Having re-watched Pirates 1 tonight for the first time since seeing it in the theater originally, I am reaffirmed in my opinion of it as slow and overlong… especially the final battle which must last a half hour or so but in which nothing happens till the end (what’s the point of a swordfight if neither party can be injured?!).
However, I never felt that way about Pirates 2 last night even though I was tired. I expected to fall asleep during it but it kept me engrossed throughout. It does the smart thing by putting the pointless action scenes that have no plot relevance at the beginning of the movie when we haven’t started to care yet (and by “we” I mean “I”). I thought Pirates 2 was paced much better, didn’t have the slow start of Pirates 1, was funnier, and the long fight at the end which bored Ryan to death at least changed scenery unlike the swordfight in Pirates 1 which stayed in that same damn cave the whole time! It was nice to see a swordfight on a totally flat beach for a change before the obligatory multi-level hijinks.
Furthermore, Pirates 2 was a much more artistic movie, with many more interesting shots. After liking the style Verbinski used in The Ring, I was disappointed that Pirates 1 was very conventional photographically speaking, but in Pirates 2 he has finally injected a needed bit of style into the franchise.

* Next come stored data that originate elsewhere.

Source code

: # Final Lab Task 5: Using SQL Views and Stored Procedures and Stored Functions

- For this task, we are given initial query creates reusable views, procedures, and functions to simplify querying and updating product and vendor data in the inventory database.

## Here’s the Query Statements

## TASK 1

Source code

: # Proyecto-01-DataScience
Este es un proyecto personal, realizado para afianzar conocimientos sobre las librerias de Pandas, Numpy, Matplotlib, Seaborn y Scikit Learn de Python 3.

More interesting things are done with the camera from the outset, like the initial 90-degree overhead shot of the ocean which seems to quote Hideo Nakata’s opening shot of The Ring Two. Even the action scenes look better. The last time Captain Jack draws his sword in the movie was cooler than cool and the sideways shot immediately following it was also a thing of beauty.
Though much of Depp’s acting was simply mugging for the camera (moreso than in the first one, that is), he did not exhibit sequelitis on the level of Will Smith in MIB2. In every other way, however, Pirates 2 is a vast improvement over the original. It doesn’t take itself as seriously, Mackenzie Crook and Lee Arenberg almost steal the show with their metaphysical reflections, and now that Orlando and Keria are together there’s no need to waste any more time with the earnestness of their love story. Furthermore, while the first movie seemed intent on proving itself a real movie and not just a theme park advertisement, the sequel finally embraces its derivative nature and revels in references to other movies, from the most recent (Jackson’s King Kong seemed to pervade the first act) to the most classic (20,000 Leagues being the heaviest influence, from the pipe organ to the submersible vessel to the kraken). Tom Hollander is also good to see rejoining Keria after their anti-chemistry in Pride & Prejudice.
I had heard everyone moaning about how long Pirates 2 was, so I was expecting another half hour at the end. I didn’t expect the movie to end until another appearance by Jack, so the appearance of the director’s credit instead took me by surprise. For me, it never felt interminable as the first one did and does. In short, Pirates 1 is still fairly slow and not very fun to rewatch, while Pirates 2 is more interesting with a much higher rewatchability factor.